(Stored items)
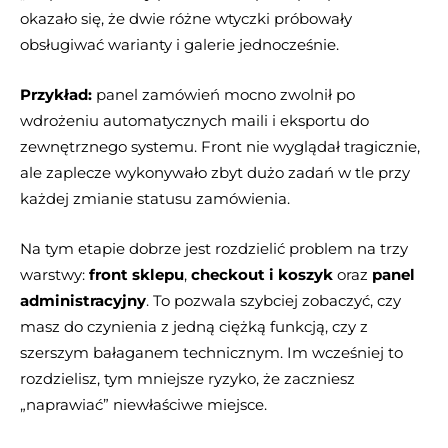
okazało się, że dwie różne wtyczki próbowały
obsługiwać warianty i galerie jednocześnie.
Przykład:
panel zamówień mocno zwolnił po
wdrożeniu automatycznych maili i eksportu do
zewnętrznego systemu. Front nie wyglądał tragicznie,
ale zaplecze wykonywało zbyt dużo zadań w tle przy
każdej zmianie statusu zamówienia.
Na tym etapie dobrze jest rozdzielić problem na trzy
warstwy:
front sklepu
,
checkout i koszyk
oraz
panel
administracyjny
. To pozwala szybciej zobaczyć, czy
masz do czynienia z jedną ciężką funkcją, czy z
szerszym bałaganem technicznym. Im wcześniej to
rozdzielisz, tym mniejsze ryzyko, że zaczniesz
„naprawiać” niewłaściwe miejsce.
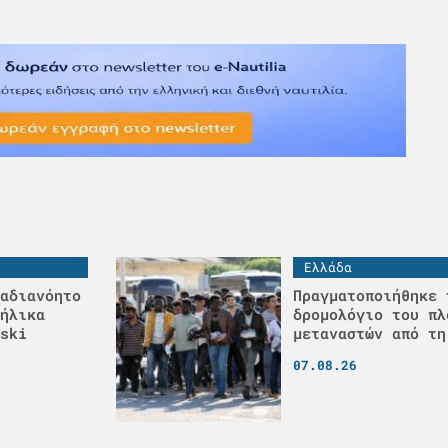
Ελλάδα
αδιανόητο
Πραγματοποιήθηκε 
ήλικα
δρομολόγιο του πλ
ski
μεταναστών από τη
07.08.26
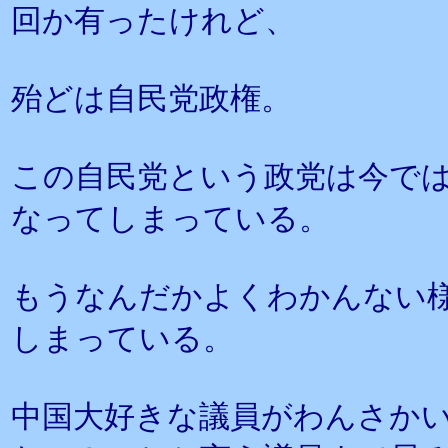
回か有ったけれど、
殆どは自民党政権。
この自民党という政党は今で
なってしまっている。
もうなんだかよくわかんない
しまっている。
中国大好きな議員がわんさか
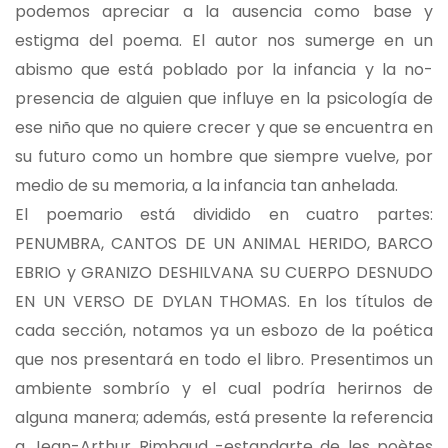
podemos apreciar a la ausencia como base y
estigma del poema. El autor nos sumerge en un
abismo que está poblado por la infancia y la no-
presencia de alguien que influye en la psicología de
ese niño que no quiere crecer y que se encuentra en
su futuro como un hombre que siempre vuelve, por
medio de su memoria, a la infancia tan anhelada.
El poemario está dividido en cuatro partes:
PENUMBRA, CANTOS DE UN ANIMAL HERIDO, BARCO
EBRIO y GRANIZO DESHILVANA SU CUERPO DESNUDO
EN UN VERSO DE DYLAN THOMAS. En los títulos de
cada sección, notamos ya un esbozo de la poética
que nos presentará en todo el libro. Presentimos un
ambiente sombrío y el cual podría herirnos de
alguna manera; además, está presente la referencia
a Jean-Arthur Rimbaud -estandarte de les poètes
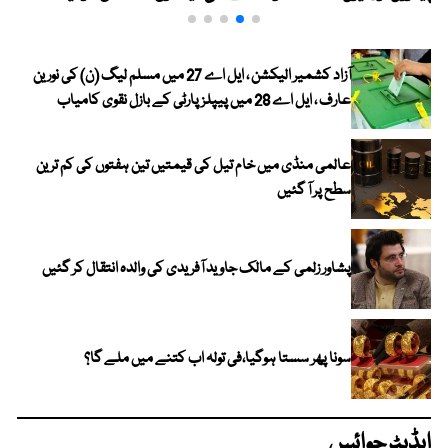
آزاد کشمیر الیکشن ، ایل اے 27 میں مسلم لیگ (ن) کی نورین
عارف ، ایل اے 28 میں پیپلز پارٹی کے بازل نقوی کامیاب
عالمی منڈی میں خام تیل کی قیمتیں تین ہفتوں کی کم ترین
سطح پر آ گئیں
پشاور زلمی کے مالک جاوید آفریدی کی والدہ انتقال کر گئیں
سونا پھر سستا ہوگیا،فی تولہ اب کتنے میں ملے گا؟
ایڈیٹرچوائس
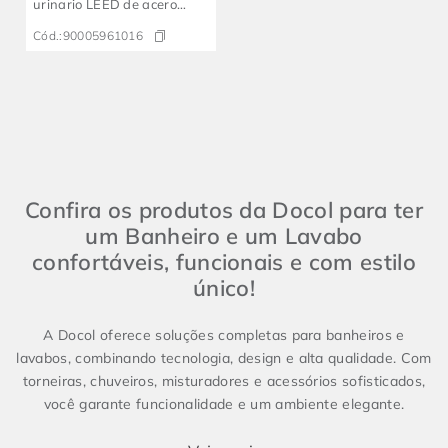
urinario LEED de acero
inoxidable cepillado
Cód.:
90005961016
DocolElectric
Confira os produtos da Docol para ter
um Banheiro e um Lavabo
confortáveis, funcionais e com estilo
único!
A Docol oferece soluções completas para banheiros e
lavabos, combinando tecnologia, design e alta qualidade. Com
torneiras, chuveiros, misturadores e acessórios sofisticados,
você garante funcionalidade e um ambiente elegante.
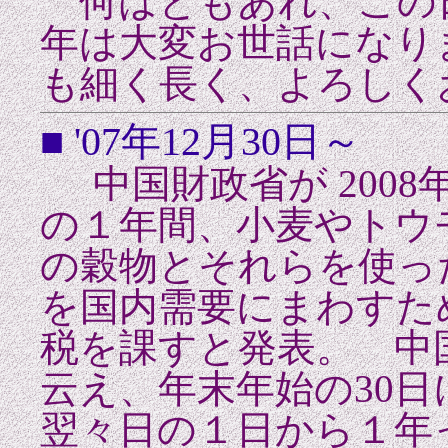
何はともあれ、この
年は大変お世話になり
も細く長く、よろしく
■ '07年12月30日～
中国財政省が 2008
の１年間、小麦やトウ
の穀物とそれらを使っ
を国内需要にまわすた
税を課すと発表。 中
云え、年末年始の30
翌々日の１日から１年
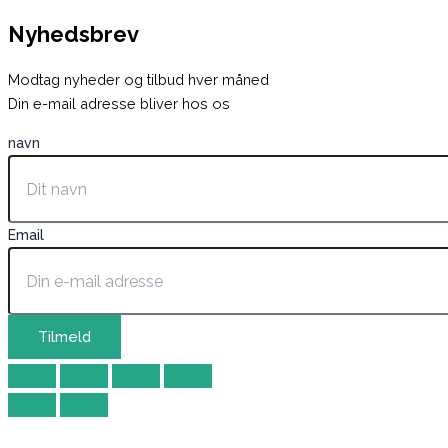
Nyhedsbrev
Modtag nyheder og tilbud hver måned
Din e-mail adresse bliver hos os
navn
Email
Tilmeld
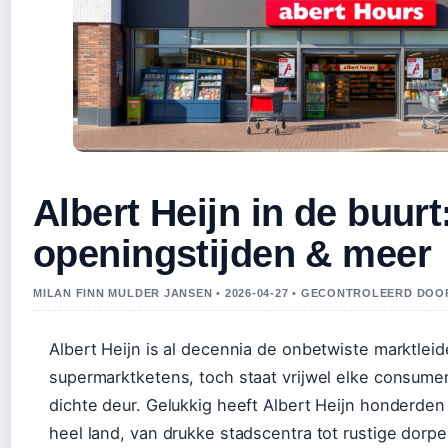
Albert Heijn in de buurt
openingstijden & meer
MILAN FINN MULDER JANSEN • 2026-04-27 • GECONTROLEERD DO
Albert Heijn is al decennia de onbetwiste marktlei
supermarktketens, toch staat vrijwel elke consum
dichte deur. Gelukkig heeft Albert Heijn honderden
heel land, van drukke stadscentra tot rustige dorp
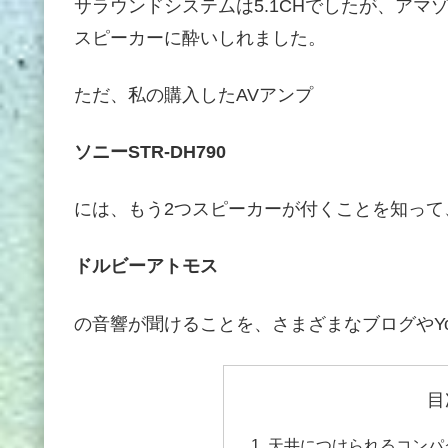
サラウンドシステムは5.1CHでしたが、ア
スピーカーに酔いしれました。
ただ、私の購入したAVアンプ
ソニーSTR-DH790
には、もう2つスピーカーが付くことを知って
ドルビーアトモス
の音響が聞けることを、さまざまなブログやYo
目
天井につけられるコンパク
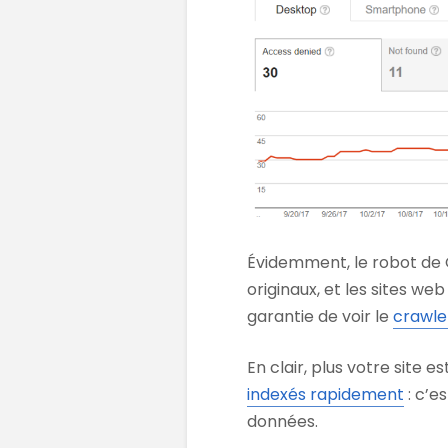
Évidemment, le robot de 
originaux, et les sites w
garantie de voir le
crawle
En clair, plus votre site 
indexés rapidement
: c’e
données.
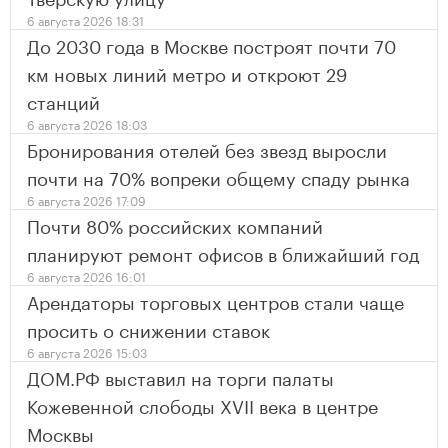
6 августа 2026 18:31
До 2030 года в Москве построят почти 70
км новых линий метро и откроют 29
станций
6 августа 2026 18:03
Бронирования отелей без звезд выросли
почти на 70% вопреки общему спаду рынка
6 августа 2026 17:09
Почти 80% российских компаний
планируют ремонт офисов в ближайший год
6 августа 2026 16:01
Арендаторы торговых центров стали чаще
просить о снижении ставок
6 августа 2026 15:03
ДОМ.РФ выставил на торги палаты
Кожевенной слободы XVII века в центре
Москвы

Prompt: Wherever the line holding "medio de su" falls in the entries above, copy exactly from it through the line holding "cada sección, notamos", inclusive, and add nothing.

Your response:
medio de su memoria, a la infancia tan anhelada.
El poemario está dividido en cuatro partes:
PENUMBRA, CANTOS DE UN ANIMAL HERIDO, BARCO
EBRIO y GRANIZO DESHILVANA SU CUERPO DESNUDO
EN UN VERSO DE DYLAN THOMAS. En los títulos de
cada sección, notamos ya un esbozo de la poética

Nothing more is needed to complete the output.